Figure 2. Systemic Vascular Pathologies VEGF^ECKO mice.

(A) Macroscopic analyses. a–f, Control. g–l, VEGF^ECKO. VEGF^ECKO organs of older mice show hemorrhage (arrows in g, i and l), tortuous and dilated vessels (arrows in h), areas of suggestive collagen accumulation in the heart indicative of microinfarcts (arrows, j) and intestinal perforations (arrows, k) (also see histology in Fig. S1).
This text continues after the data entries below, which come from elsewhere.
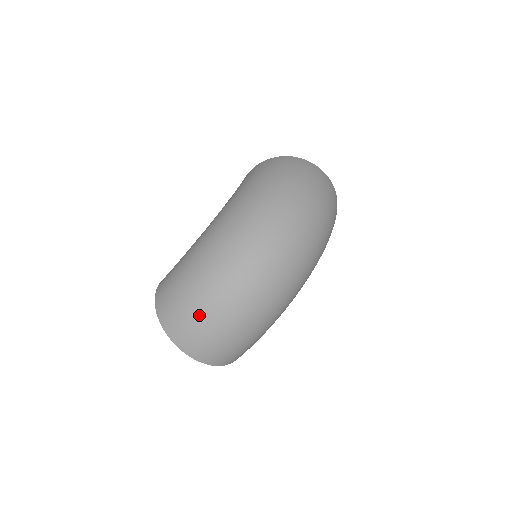
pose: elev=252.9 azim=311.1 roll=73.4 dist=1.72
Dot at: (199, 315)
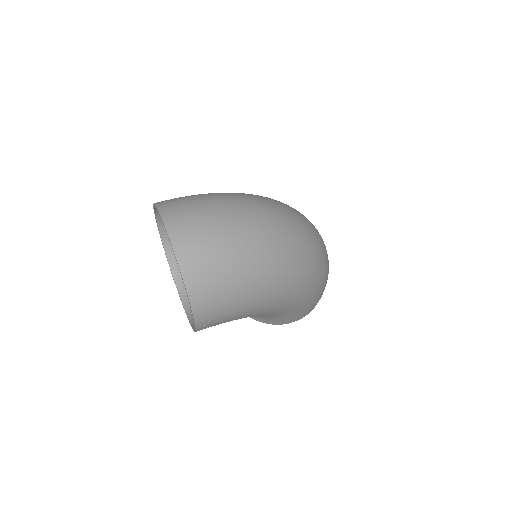
Dot at: (214, 210)
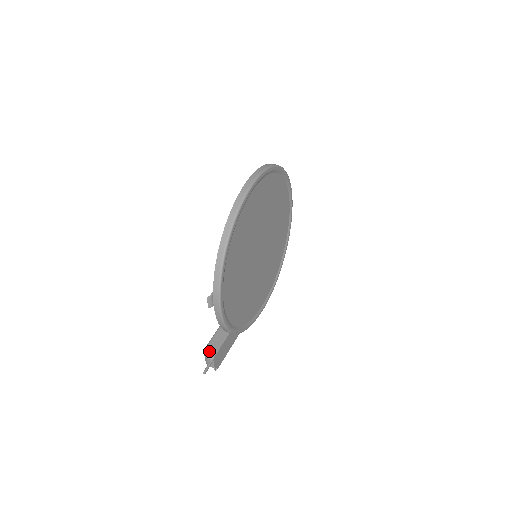
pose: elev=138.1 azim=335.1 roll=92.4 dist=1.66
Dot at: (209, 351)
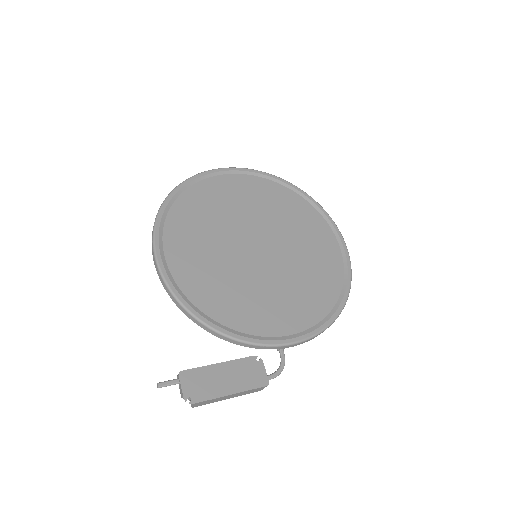
Dot at: occluded
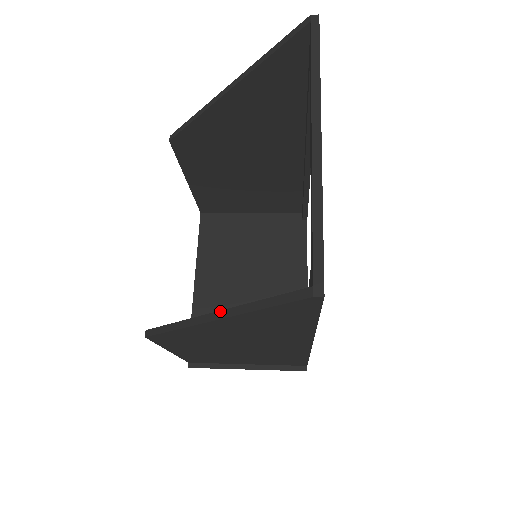
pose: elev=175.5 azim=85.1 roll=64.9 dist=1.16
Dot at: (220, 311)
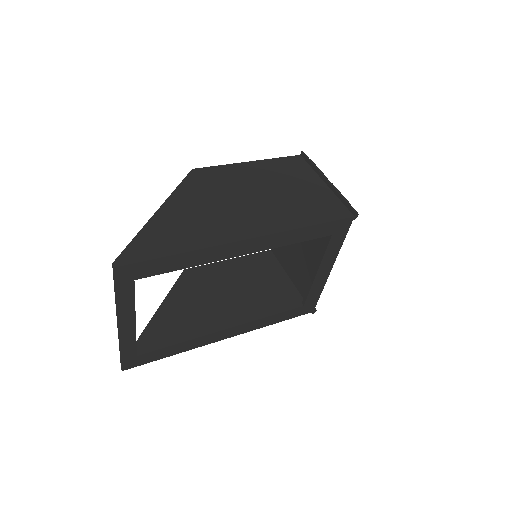
Dot at: (151, 318)
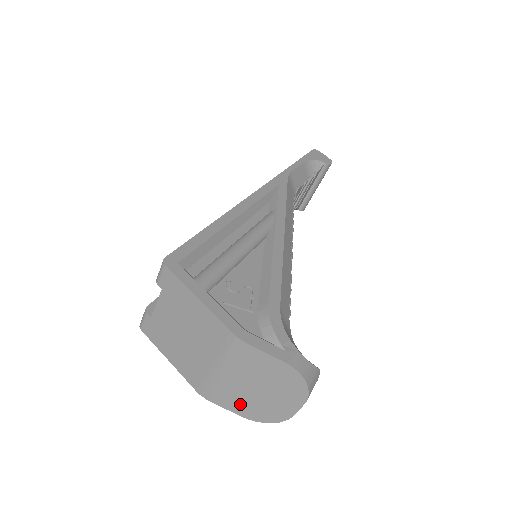
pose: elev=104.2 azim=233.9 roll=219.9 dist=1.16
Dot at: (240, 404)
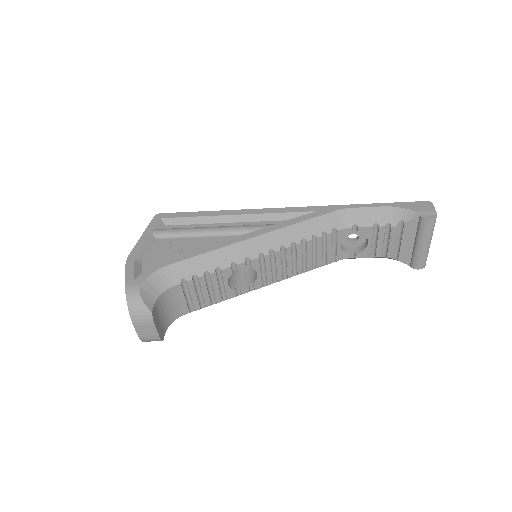
Dot at: occluded
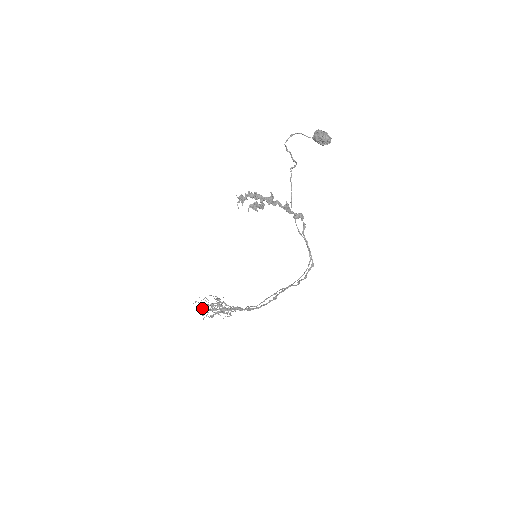
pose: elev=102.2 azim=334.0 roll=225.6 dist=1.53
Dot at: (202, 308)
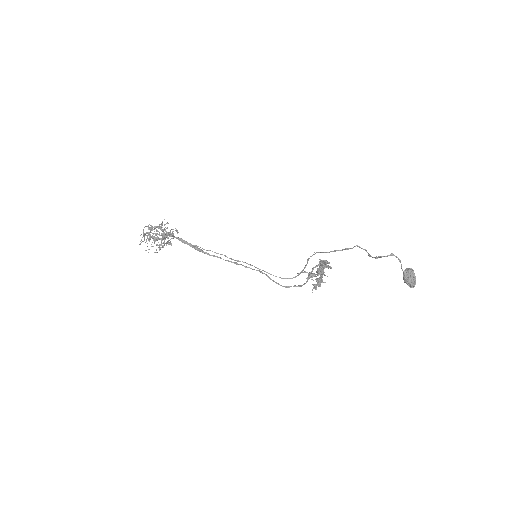
Dot at: occluded
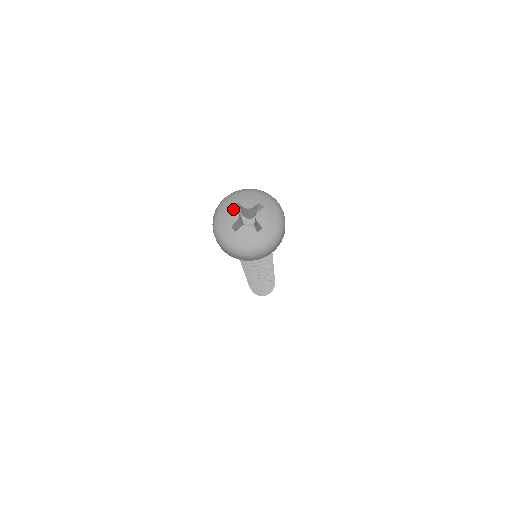
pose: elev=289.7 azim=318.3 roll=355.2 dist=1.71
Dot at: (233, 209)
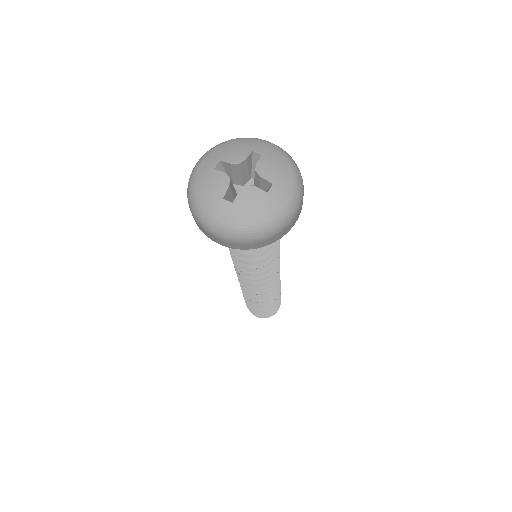
Dot at: (216, 172)
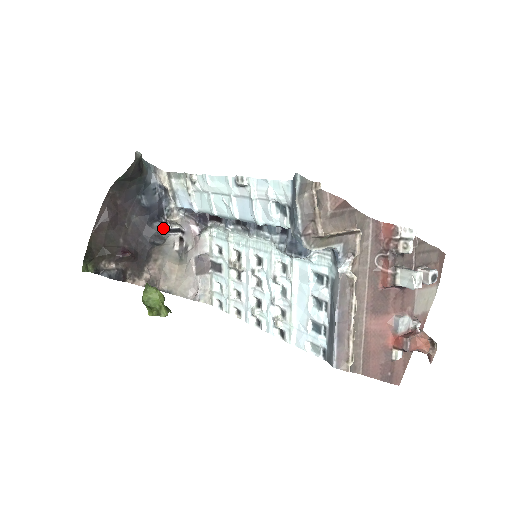
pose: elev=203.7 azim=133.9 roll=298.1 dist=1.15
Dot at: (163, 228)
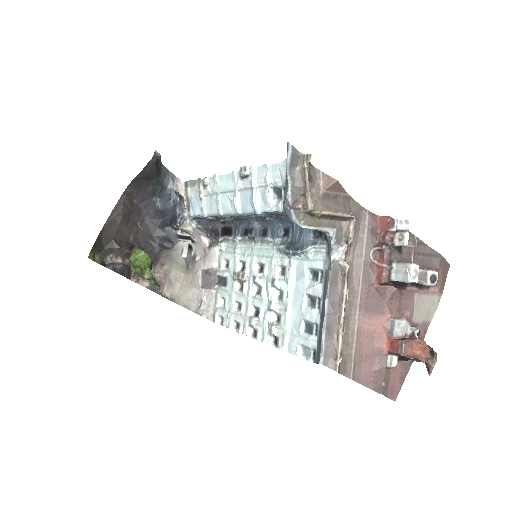
Dot at: (174, 233)
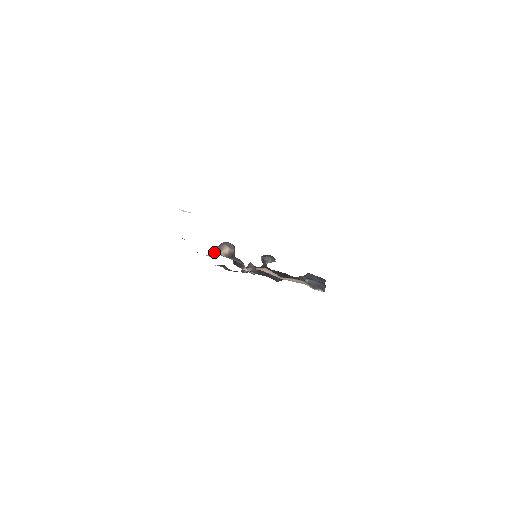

(B) Histological sections of organs from younger mice. a–e, lung. Lung in VEGF^ECKO mice shows chronic inflammation (b), fibrosis (d) and excess of intravascular fibrin(ogen) deposits (e). PECAM staining reveals ruptured endothelial cells (arrowhead, c) and collapsed lumen (arrow, c). f–j, uterus. k–o, ovary. VEGF^ECKO ovary shows significantly enlarged vessels surrounding mature follicles (l) compared to wild type ovary (k). p–t, spleen. Asterisk indicates fibrosis. u–y, bone marrow. Fibrin(ogen) staining reveals clotting from VEGF^ECKO organs (arrows, e, o, t and y). Hemosiderin deposits were indicated by arrows in h, i, m, n, r, s, w and x. Bar, 100µm.

(C) VEGFR2 protein levels from VEGF^ECKO and control at 25 weeks were determined by immunoblots (same amount of protein was loaded per well). Slight differences in the uterus correlate with estrous cycle.